--- Directions ---
From the entries below, return only the lines starting at the one that contains "ltura e Pecuária, da" and ending at the one that contains "фото, если у", exactly as they stand.

==== Data for this exercise ====

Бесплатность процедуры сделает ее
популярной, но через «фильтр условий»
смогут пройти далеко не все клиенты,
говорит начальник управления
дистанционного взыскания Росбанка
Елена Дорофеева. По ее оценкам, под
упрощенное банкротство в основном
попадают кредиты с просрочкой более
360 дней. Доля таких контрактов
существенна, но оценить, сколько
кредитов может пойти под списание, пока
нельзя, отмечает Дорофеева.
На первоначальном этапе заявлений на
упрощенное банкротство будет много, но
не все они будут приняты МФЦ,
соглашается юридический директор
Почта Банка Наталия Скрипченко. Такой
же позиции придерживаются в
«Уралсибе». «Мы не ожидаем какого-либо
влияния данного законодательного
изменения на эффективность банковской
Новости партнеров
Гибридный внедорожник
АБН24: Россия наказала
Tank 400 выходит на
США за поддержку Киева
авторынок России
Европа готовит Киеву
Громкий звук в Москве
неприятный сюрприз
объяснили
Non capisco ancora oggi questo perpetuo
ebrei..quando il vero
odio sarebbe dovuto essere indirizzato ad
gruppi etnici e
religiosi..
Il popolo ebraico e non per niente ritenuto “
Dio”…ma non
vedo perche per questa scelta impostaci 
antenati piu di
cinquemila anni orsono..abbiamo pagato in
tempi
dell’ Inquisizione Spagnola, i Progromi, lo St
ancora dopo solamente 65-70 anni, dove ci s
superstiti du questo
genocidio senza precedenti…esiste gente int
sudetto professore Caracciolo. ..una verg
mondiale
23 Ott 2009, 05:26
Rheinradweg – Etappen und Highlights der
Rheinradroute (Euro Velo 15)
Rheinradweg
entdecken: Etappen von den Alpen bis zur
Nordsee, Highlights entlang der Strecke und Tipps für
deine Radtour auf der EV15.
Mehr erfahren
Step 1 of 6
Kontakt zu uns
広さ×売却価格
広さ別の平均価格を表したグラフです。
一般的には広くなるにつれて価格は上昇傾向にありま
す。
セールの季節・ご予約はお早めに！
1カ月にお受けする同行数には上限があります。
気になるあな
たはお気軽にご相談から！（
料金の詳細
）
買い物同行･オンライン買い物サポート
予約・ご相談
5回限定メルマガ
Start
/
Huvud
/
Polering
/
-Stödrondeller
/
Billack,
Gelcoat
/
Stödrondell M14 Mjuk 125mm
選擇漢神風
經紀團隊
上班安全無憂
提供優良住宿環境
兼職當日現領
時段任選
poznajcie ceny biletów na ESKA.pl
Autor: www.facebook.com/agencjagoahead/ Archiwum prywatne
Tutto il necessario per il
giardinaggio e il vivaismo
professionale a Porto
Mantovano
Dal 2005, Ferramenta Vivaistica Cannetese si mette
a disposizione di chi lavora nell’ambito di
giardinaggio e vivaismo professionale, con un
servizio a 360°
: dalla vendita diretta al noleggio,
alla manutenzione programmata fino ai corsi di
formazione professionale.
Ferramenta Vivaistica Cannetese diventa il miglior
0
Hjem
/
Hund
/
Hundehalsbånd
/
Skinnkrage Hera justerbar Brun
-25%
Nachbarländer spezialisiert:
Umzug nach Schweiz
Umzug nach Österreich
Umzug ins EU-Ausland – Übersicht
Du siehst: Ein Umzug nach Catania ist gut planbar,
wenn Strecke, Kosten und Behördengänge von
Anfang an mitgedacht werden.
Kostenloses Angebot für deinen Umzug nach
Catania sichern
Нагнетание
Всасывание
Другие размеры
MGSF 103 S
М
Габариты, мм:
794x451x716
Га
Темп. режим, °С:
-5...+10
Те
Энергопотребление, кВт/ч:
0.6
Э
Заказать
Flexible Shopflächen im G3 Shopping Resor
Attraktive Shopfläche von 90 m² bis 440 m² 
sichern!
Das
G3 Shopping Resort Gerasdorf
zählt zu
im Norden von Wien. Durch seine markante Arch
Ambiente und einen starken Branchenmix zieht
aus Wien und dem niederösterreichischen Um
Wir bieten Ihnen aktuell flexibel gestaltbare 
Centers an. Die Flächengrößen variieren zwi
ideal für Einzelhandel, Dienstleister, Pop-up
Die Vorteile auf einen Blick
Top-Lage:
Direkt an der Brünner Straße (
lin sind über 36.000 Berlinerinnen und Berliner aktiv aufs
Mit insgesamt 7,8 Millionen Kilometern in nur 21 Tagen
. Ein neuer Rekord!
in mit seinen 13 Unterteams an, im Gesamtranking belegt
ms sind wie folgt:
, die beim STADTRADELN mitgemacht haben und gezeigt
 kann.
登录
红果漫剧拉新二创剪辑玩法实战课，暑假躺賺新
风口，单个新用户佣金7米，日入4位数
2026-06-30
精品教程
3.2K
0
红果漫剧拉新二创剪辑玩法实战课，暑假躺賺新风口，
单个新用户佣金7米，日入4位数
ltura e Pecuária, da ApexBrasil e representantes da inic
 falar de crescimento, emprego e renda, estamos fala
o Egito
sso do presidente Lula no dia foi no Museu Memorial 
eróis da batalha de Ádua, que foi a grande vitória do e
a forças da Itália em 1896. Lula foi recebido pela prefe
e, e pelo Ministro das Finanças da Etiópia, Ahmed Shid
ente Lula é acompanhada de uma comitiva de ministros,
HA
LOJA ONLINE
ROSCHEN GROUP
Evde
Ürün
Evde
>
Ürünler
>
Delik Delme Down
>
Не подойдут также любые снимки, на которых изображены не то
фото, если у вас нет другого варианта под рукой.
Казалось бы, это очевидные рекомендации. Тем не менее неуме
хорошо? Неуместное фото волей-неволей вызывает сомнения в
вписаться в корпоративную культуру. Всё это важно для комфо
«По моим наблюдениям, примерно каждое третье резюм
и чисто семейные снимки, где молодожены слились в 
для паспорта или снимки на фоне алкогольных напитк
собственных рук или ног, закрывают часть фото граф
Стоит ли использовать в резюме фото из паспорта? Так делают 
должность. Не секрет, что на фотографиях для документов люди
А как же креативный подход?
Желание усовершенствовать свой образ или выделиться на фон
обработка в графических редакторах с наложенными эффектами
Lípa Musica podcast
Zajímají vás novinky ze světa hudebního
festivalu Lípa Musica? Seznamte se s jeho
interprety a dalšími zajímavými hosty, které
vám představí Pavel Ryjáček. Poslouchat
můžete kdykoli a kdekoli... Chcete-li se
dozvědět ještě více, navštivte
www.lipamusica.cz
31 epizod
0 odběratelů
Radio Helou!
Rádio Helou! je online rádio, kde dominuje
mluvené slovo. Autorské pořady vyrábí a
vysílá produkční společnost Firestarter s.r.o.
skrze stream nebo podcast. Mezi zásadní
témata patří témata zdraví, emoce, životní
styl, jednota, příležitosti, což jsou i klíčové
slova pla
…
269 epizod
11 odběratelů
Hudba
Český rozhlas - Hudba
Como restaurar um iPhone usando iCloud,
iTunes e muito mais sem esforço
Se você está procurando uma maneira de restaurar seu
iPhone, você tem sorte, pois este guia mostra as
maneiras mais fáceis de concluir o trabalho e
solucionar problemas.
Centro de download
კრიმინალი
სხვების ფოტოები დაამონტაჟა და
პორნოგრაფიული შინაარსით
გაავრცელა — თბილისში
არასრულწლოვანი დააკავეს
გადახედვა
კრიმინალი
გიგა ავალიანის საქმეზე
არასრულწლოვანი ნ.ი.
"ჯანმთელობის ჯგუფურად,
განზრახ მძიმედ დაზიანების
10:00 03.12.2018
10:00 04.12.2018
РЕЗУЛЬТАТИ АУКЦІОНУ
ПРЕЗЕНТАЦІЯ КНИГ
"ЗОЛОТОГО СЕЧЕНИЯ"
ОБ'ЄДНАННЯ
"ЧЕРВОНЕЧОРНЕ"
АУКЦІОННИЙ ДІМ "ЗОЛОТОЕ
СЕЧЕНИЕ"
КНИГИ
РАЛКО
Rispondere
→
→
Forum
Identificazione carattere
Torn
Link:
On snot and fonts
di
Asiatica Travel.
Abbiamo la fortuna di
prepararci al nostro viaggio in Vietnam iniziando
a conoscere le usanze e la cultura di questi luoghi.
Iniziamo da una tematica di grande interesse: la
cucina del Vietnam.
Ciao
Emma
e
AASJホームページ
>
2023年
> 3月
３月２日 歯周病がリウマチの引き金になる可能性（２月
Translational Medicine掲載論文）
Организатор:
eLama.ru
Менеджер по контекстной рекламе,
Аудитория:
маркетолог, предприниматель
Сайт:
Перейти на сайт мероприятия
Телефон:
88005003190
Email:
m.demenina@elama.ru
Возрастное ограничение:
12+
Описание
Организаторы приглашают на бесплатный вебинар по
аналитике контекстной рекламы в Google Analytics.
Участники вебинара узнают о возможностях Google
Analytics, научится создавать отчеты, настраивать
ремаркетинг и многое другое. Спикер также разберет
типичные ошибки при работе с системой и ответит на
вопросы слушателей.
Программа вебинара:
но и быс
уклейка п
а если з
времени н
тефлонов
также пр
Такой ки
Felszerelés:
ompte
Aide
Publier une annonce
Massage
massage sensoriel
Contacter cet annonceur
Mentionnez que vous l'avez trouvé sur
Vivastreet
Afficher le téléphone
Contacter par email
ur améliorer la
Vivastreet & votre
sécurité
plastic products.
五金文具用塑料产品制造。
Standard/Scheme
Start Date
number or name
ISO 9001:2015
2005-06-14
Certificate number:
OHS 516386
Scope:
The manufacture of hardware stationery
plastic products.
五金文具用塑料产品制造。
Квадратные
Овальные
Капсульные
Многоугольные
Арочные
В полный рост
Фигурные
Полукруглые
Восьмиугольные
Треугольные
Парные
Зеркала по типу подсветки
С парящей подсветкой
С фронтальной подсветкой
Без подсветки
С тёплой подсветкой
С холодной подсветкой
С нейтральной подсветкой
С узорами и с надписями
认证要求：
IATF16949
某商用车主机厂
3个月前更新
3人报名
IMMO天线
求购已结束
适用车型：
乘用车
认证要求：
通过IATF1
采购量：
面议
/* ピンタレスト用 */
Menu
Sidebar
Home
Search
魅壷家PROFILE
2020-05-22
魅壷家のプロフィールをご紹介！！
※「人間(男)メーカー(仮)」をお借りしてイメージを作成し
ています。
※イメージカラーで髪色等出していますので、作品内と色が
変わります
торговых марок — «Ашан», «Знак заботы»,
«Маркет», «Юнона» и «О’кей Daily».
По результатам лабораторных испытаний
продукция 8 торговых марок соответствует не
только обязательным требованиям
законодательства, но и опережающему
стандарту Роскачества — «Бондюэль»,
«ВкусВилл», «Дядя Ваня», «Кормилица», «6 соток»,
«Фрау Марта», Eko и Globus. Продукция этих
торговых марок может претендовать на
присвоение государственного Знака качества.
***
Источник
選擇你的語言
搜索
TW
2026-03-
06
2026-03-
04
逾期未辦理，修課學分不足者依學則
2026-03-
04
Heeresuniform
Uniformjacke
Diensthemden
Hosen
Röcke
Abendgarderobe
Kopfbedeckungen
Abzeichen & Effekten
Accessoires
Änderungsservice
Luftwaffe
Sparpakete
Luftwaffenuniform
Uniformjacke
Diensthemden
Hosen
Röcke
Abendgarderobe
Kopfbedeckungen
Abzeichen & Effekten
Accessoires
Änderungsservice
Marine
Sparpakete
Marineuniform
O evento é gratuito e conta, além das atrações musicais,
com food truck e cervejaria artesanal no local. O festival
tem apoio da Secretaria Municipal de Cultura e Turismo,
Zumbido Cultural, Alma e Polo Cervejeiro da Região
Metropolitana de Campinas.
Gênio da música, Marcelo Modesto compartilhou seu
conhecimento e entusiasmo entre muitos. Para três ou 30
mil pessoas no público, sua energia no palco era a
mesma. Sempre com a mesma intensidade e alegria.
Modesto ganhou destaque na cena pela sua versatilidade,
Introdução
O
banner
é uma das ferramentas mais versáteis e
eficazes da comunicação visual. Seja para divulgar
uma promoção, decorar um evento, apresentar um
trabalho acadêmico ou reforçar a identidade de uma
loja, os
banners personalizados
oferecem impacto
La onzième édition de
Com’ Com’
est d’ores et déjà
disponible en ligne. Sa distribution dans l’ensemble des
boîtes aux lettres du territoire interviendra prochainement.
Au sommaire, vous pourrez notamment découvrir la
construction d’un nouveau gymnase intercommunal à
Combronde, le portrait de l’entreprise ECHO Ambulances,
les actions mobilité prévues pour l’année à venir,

====

--- Result below ---
ltura e Pecuária, da ApexBrasil e representantes da inic
 falar de crescimento, emprego e renda, estamos fala
o Egito
sso do presidente Lula no dia foi no Museu Memorial 
eróis da batalha de Ádua, que foi a grande vitória do e
a forças da Itália em 1896. Lula foi recebido pela prefe
e, e pelo Ministro das Finanças da Etiópia, Ahmed Shid
ente Lula é acompanhada de uma comitiva de ministros,
HA
LOJA ONLINE
ROSCHEN GROUP
Evde
Ürün
Evde
>
Ürünler
>
Delik Delme Down
>
Не подойдут также любые снимки, на которых изображены не то
фото, если у вас нет другого варианта под рукой.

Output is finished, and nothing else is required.